Os colaboradores de cada loja foram treinados para operar o equipamento e ajudar os clientes na escolha e quantidade dos produtos.

Para aqueles que desejarem, também é possível utilizar uma embalagem levada de casa ou adquirir um vidro reutilizável que pode ser comprado na própria loja.

Embora a novidade seja vista com bons olhos pelos consumidores e acompanhe uma tendência mundial, trata-se de uma decisão delicada e difícil para a maioria das redes de supermercados, na opinião de Antônio Sá.

O especialista em varejo explica que tal modificação implica numa reformulação de operação, justamente, uma das maiores preocupações do varejo. Isso porque a venda a granel demanda manutenção, rotatividade, higiene, segurança, além de funcionários dedicados exclusivamento a isso. "A grande briga do varejo é ter a operação mais barata possível", diz.

Em Berlim, o Original Unverpackt é um supermercado 100% livre de embalagens plásticas e fundado em 2004 com a proposta de liquidar desde as bandejinhas de isopor aos frascos de xampu.

Tudo o que é vendido no supermercado aberto pelas sócias Sara Wolf e Milena Glimbovski é envazado em potes reciclados dos próprios consumidores, que escolhem a quantidade de produtos que querem.

A ideia é simplificar o processo de compra ao máximo, minimizando custos, desperdícios e processos – muito similar aos mini-mercados ou armazéns de antigamente, onde tudo era disposto em sacos abertos de arroz ou em grandes tulhas.

Os empresários Marco Antônio Nogueira e Uiatã Rocha Pires resgataram o conceito de um jeito diferente com a abertura da Oil & Vinegar Brasil, uma franquia holandesa.

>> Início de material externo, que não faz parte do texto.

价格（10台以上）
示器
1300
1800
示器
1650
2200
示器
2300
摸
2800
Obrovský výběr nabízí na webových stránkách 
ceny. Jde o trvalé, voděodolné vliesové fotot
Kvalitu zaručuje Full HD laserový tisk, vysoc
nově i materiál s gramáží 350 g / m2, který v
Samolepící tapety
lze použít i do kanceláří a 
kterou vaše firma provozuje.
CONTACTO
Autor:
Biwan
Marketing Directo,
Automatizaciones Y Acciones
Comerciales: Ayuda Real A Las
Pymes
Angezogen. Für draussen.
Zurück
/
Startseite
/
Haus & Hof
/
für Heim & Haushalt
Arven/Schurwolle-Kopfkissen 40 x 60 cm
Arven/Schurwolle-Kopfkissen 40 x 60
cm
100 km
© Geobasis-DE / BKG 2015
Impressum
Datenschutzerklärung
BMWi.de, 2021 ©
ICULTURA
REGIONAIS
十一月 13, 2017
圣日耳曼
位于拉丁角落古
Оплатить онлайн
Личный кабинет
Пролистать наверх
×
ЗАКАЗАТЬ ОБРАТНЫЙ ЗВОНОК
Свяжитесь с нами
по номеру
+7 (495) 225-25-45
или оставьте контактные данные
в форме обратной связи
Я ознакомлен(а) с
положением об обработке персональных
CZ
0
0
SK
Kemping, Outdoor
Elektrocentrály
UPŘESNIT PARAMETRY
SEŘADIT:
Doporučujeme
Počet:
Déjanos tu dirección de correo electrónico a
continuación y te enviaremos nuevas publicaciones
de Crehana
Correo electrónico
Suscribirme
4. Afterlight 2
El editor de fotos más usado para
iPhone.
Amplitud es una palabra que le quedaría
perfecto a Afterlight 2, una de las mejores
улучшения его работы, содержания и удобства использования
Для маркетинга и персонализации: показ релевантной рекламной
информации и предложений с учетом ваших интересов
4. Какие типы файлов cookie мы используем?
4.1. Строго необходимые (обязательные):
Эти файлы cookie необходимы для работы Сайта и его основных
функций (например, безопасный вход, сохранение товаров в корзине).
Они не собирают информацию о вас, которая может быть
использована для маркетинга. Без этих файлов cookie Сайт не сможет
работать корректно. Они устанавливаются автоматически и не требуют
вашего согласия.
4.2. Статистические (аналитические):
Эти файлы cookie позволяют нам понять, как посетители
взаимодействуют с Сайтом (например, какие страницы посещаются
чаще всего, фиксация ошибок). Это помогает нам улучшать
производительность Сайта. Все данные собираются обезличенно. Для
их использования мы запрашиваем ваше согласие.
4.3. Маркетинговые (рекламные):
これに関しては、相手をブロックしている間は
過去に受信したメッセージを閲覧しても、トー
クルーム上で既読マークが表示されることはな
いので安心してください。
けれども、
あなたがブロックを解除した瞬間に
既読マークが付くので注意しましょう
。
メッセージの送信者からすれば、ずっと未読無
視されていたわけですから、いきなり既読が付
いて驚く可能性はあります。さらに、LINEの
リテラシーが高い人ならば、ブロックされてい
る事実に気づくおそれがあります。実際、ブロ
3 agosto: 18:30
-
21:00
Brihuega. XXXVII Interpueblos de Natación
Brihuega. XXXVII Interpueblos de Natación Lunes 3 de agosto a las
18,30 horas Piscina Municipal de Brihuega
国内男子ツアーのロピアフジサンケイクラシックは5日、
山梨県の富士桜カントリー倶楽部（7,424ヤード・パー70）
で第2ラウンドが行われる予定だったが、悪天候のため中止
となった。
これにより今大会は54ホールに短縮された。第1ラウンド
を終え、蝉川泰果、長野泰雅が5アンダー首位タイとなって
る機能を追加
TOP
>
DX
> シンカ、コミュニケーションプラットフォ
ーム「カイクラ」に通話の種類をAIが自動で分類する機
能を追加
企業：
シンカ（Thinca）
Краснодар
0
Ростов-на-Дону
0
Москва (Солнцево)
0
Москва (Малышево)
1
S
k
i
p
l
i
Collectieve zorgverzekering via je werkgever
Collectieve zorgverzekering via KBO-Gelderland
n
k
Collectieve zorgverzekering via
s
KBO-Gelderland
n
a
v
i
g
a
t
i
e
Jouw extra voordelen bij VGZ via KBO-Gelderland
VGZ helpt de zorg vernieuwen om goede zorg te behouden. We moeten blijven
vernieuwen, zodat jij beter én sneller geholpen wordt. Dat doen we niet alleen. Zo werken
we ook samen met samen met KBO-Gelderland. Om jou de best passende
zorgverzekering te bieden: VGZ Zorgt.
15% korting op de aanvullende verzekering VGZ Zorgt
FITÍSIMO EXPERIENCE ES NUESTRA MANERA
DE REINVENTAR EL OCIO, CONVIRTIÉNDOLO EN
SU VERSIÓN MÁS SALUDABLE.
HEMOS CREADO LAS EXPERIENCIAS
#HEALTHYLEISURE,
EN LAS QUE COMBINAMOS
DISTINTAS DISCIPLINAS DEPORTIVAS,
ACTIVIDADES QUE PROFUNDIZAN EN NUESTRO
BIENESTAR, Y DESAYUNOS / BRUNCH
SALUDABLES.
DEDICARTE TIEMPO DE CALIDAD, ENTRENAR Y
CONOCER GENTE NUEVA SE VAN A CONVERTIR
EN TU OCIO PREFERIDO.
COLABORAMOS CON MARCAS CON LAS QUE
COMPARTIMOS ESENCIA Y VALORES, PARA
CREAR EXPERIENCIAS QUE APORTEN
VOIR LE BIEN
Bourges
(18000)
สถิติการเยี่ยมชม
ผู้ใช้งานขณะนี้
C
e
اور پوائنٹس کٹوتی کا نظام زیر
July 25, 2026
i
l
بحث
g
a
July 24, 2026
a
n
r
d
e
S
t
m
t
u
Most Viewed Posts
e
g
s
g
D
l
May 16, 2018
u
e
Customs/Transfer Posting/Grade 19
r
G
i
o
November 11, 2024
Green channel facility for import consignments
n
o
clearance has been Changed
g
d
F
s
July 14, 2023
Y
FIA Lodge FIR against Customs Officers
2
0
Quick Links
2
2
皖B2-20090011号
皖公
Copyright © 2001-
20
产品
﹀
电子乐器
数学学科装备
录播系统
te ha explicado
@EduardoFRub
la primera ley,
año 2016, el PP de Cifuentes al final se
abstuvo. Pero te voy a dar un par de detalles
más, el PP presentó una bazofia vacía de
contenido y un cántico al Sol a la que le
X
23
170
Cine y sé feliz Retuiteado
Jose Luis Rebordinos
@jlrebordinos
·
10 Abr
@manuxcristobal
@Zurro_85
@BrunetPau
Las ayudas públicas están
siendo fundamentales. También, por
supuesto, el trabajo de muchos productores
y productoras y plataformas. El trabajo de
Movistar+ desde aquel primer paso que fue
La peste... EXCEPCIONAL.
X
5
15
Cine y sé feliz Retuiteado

Nas lojas de Campinas e Porto Alegre, é possível avistar de longe a vitrine da loja com grandes frascos de vidro. São diferentes cores e sabores de azeites, vinagres, massas e conservas – todos vendidos a granel.

O funcionamento é o mesmo. Quem quiser pode usar seu próprio frasco ou escolher entre as dezenas de opções de vidros vendidos pela própria marca, que são de diversos volumes e formatos, com opções verdes e transparentes.

Além disso, há também ânforas, barris e canecos de aço inox, pipetas de vidro e até uma embalagem econômica, um sachê de plástico – todos importados.

Ali, a quantidade mínima para compra de azeites, vinagres e óleos é de 50 ml, podendo chegar até a três litros. São mais de 30 opções de itens a granel, que variam de R$ 29,95 até R$ 80,95 a cada 100ml.

Por hábito, modismo ou ideologia, a compra de alimentos a granel está voltando com força e ganhando adeptos, especialmente no setor de produtos naturais. Na Itália, o Carrefour implantou recentemente um modelo de venda nessa modalidade.

“As coisas vão e voltam. Houve um tempo em que consumíamos orgânicos, mas para ganhar escala fomos para os agrotóxicos. Agora, estamos fazendo o caminho inverso", diz.

"Antigamente, o varejo era basciamente feito na feira, a pé. Mas, para proteger os alimentos, embelezar e atestar qualidade, críamos uma enorme indústria de embalagens e levamos mais lixo do que alimento para casa".